Kahvenin azımsanmayacak bir miktarı fincanın altındaki kağıt peçeteye dökülmüştü. Garson kız taşıdığı tepsiyi umursamadan hatta unutmuşcasına elini kolunu sallaya sallaya birilerine bir şeyler anlatmaya devam ediyordu. Gözümü kızdan ve tepsideki yalnız ve yarım kahvemden alamıyordum. Bir alışveriş merkezinin ortasındaki fıskiyeli süs havuzuna yukarıdan bakan bir kafedeydim. Hava serin ve bulutlu, havuzun zemini lacivert idi. Kahvemin önüme bırakılmasıyla aynı anda havuzdaki onlarca fıskiye su püskürttü. Havuzun birkaç yerinden alevler yükseldi. Göbekteki fıskiye suyu bir minare boyu fışkırttı. Sular kıvrılıp bükülürken bazen bir kırbaca bazen de beyaz bir kurdelaya benziyordu. Seyrettikçe üşüdüm. Mantomun yakasını iyice kaldırdım. "Aynı gösteriyi" dedim içimden, "aynı gösteriyi Ağustos sıcağında, bir tentenin gölgesine sığınarak seyretseydim kesin daha çok zevk alırdım"

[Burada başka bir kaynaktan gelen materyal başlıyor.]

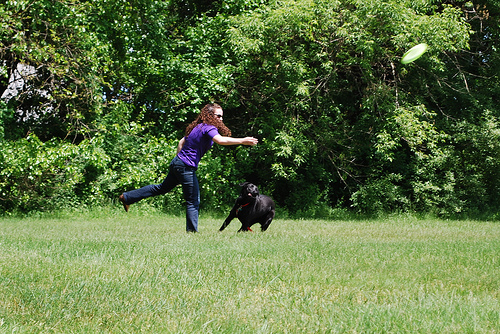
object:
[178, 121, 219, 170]
shirt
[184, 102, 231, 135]
hair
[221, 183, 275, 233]
dog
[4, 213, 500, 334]
field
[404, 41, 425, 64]
frisbee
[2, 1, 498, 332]
air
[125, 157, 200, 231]
jeans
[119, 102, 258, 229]
lady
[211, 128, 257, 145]
arm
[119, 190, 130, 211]
shoe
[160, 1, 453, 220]
tree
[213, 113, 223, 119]
sunglasses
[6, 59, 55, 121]
sky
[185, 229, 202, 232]
foot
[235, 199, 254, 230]
leash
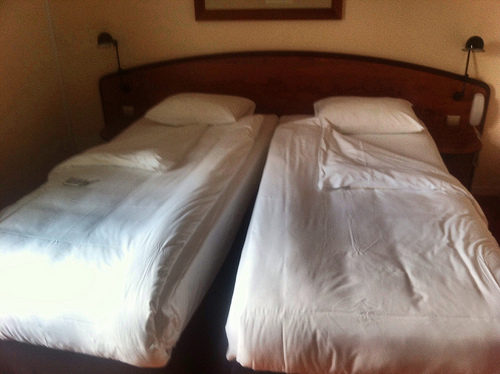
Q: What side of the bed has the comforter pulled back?
A: Right side.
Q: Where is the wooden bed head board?
A: At the top of the bed.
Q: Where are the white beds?
A: Next to each other.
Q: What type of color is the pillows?
A: White.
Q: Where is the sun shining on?
A: The bed.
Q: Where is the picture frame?
A: Above the bed.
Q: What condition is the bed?
A: Wrinkles.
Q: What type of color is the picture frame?
A: Brown.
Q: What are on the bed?
A: Pillows.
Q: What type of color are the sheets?
A: White.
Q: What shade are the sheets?
A: White.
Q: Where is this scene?
A: Hotel.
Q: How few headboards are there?
A: 1.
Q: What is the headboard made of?
A: Wooden.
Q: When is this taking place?
A: Afternoon.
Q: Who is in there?
A: Know one.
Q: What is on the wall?
A: Picture.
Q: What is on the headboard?
A: Lamps.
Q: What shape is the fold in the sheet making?
A: Triangle.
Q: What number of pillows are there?
A: 2.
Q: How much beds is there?
A: 2.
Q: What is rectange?
A: Beds.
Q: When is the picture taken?
A: Day time.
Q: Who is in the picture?
A: No one.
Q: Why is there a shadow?
A: Sunlight.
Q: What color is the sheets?
A: White.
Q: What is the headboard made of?
A: Wood.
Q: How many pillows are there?
A: Two.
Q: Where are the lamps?
A: On headboard.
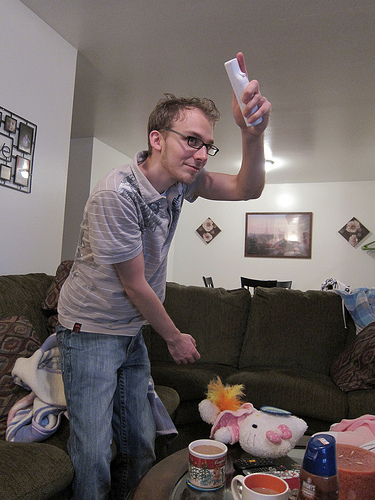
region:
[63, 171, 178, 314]
the shirt is grey and white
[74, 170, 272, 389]
the collared shirt is striped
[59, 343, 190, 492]
the jeans are baggy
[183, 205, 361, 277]
the wall is decorated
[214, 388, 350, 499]
the table is very cluttered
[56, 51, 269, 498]
the man is standing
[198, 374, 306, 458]
the hello kitty on the coffee table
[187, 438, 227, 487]
the coffee mug on the table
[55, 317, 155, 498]
the blue jeans on the man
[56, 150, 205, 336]
the shirt on the man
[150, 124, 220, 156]
the glasses on the man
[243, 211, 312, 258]
the picture on the wall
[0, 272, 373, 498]
the couch behind the man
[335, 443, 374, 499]
the large candle on the table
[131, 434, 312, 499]
the coffee table in front of the man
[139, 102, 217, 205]
man is wearing eyeglasses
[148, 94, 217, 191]
man is wearing eyeglasses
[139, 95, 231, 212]
man is wearing eyeglasses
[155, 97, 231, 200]
man is wearing eyeglasses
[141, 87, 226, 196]
man is wearing eyeglasses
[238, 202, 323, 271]
painting on the wall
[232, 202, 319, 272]
painting on the wall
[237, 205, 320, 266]
painting on the wall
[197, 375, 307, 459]
the pink and white hello kitty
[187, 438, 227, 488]
the coffee mug on the coffee table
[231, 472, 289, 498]
the orange and white coffee mug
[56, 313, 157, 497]
the blue jeans on the man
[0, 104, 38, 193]
the pictures on the wall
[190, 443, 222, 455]
the liquid in the coffee mug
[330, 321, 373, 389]
the pillow on the sectional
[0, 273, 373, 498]
the sectional behind the man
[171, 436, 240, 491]
red white and green cup of tea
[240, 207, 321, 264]
large picture on the wall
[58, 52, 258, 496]
young man playing a video game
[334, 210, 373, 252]
flower picture on the wall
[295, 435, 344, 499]
blue top of a creamer bottle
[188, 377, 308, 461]
stuffed Hello Kitty plush on the table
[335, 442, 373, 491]
top of a large red candle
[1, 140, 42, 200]
corner of a metal picture holder on the wall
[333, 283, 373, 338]
blue plaid jacket on the couch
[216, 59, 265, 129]
white video game controller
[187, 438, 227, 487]
the coffee cup on the table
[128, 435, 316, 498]
the coffee table in front of the man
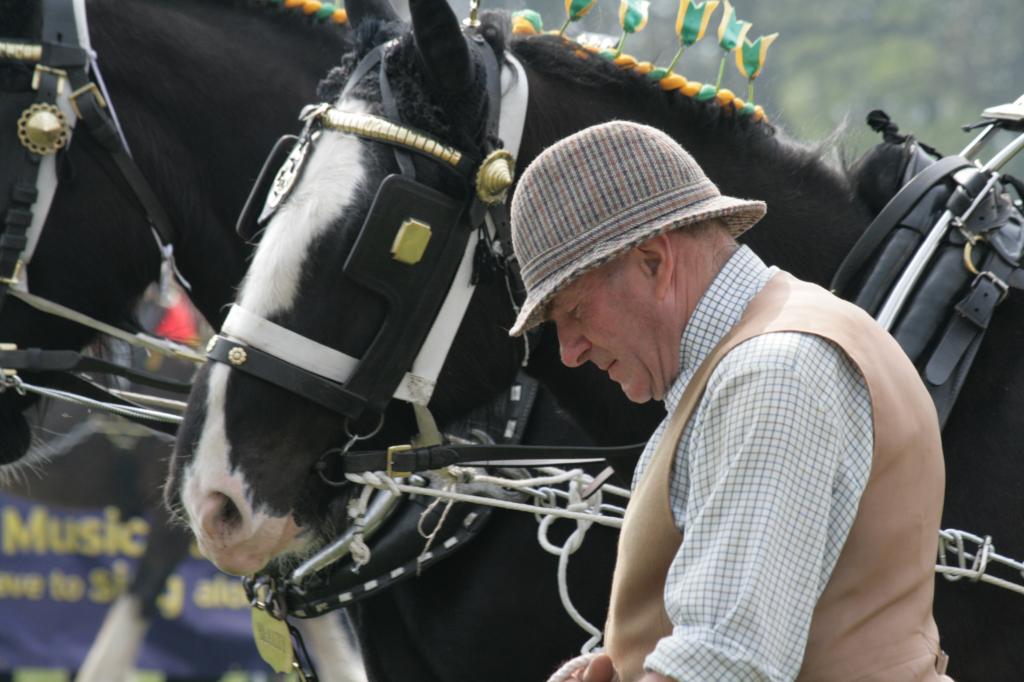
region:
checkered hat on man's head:
[502, 122, 763, 326]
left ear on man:
[632, 226, 677, 297]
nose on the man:
[546, 322, 594, 370]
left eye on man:
[555, 298, 597, 328]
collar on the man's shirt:
[667, 248, 772, 372]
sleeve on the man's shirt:
[654, 331, 882, 680]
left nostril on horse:
[182, 476, 253, 533]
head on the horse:
[152, 3, 552, 589]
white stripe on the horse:
[151, 109, 376, 506]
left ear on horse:
[403, 0, 476, 78]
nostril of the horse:
[193, 491, 258, 537]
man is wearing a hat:
[515, 141, 684, 249]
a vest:
[848, 551, 943, 676]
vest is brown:
[603, 548, 658, 602]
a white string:
[532, 494, 602, 558]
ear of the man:
[638, 238, 683, 286]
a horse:
[6, 20, 225, 296]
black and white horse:
[163, 1, 884, 676]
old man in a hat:
[508, 121, 954, 675]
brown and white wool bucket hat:
[498, 117, 790, 336]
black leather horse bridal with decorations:
[189, 10, 538, 432]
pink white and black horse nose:
[144, 376, 364, 618]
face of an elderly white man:
[543, 228, 728, 403]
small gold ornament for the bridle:
[249, 107, 323, 241]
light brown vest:
[605, 260, 954, 679]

Bir Ağustos gecesinde gittiğim bir açık hava konserini hatırladım. Ne kadar mutlu olduğumu. Ve bunu farkettiğim anı. Konserde şarkı söylemeyi bırakıp etrafıma, sahneye, gökyüzüne bakmıştım. En sevdiğim adamlar en sevdiğim şarkıları söylüyordu. Onlar da mutluydu, sadece birkaç metre ötemde. Binlerce insan ağzı kulaklarında bağıra çağıra şarkı söylüyordu. Bir şey paylaşılıyordu orada. Özel bir şey. Değerli bir şey. İçime çektim o anı. Beş duyumla kaydetmek istedim hafızama. Ağustos akşamının baygın sıcağını, Boğaz'dan esen hafif rüzgarı, Mazhar'ı, Fuat'ı, özellikle Özkan'ı... Hafızamın minik çekmecelerinden birinde pamuklar içinde duruyor o güzel gece. Ben o geceyi yaşarken biliyordum onun "çekmecelik" olduğunu.
Çekmecelere iyi ki zamanında sarıp sarmalamışım koruyup saklamışım kimi günleri ve geceleri. Bazı sesleri, iç açan gülüşleri, kaçamak bakışları, uçak penceresinden seyredilen bulut tarlalarını, sımsıkı sarılmaları, göl kenarında toplanan taşları... İyi ki hafızamın minik çekmecelerine doldurmuşum Paris'teki o ucube otel odasını, o çay mağazasını , Prag'taki kilisede beni hem korkutup hem güldüren sarhoşu, Thames kıyısında ağlayarak dinlediğim sokak çalgıcısını. Çok şükür ki saklamışım o özel anı. Arkeoloji Müzesi'nin bahçesinde binlerce yıllık lahitlerle göz göze sırt sırta oturup çayımı yudumlayışımı. Hayatımda yeni bir sayfa açmak için aradığım gücü o bahçede buluşumu. Torba'daki gün batımlarını, Erdek'teki simit fırınından sabahları yayılan o kokuyu, mutfak masasında cep telefonundan Tosun Paşa seyredip kahve içtiğimiz İngiltere akşamlarını.
Sıkıldıkça, nefes almakta zorlandıkça eskileri çıkarıp öpüp koklayıp yerine kaldırıyorum. Çekmecelere uzun zamandır eklenen yeni bir şey yok. Ekleyemiyorum. Bunun iki sebebi olabilir. Ya yaşamıyorum ya da yaşadığımın farkına varmıyorum. Bir alışveriş merkezinin ortasındaki fıskiyeli süs havuzunu seyrederek yarısı dökülmüş ve soğumuş kahve içmenin yıllar sonra hatırlanmaya değer tarafını bulamıyorum. Anların o kıymetli çekmecelere girmeyi hak etmesi için çok acayip olmaları gerekmiyor aslında. En çok da bunu fark etmeye daha doğrusu bunu hatırlamaya ihtiyacım var sanırım.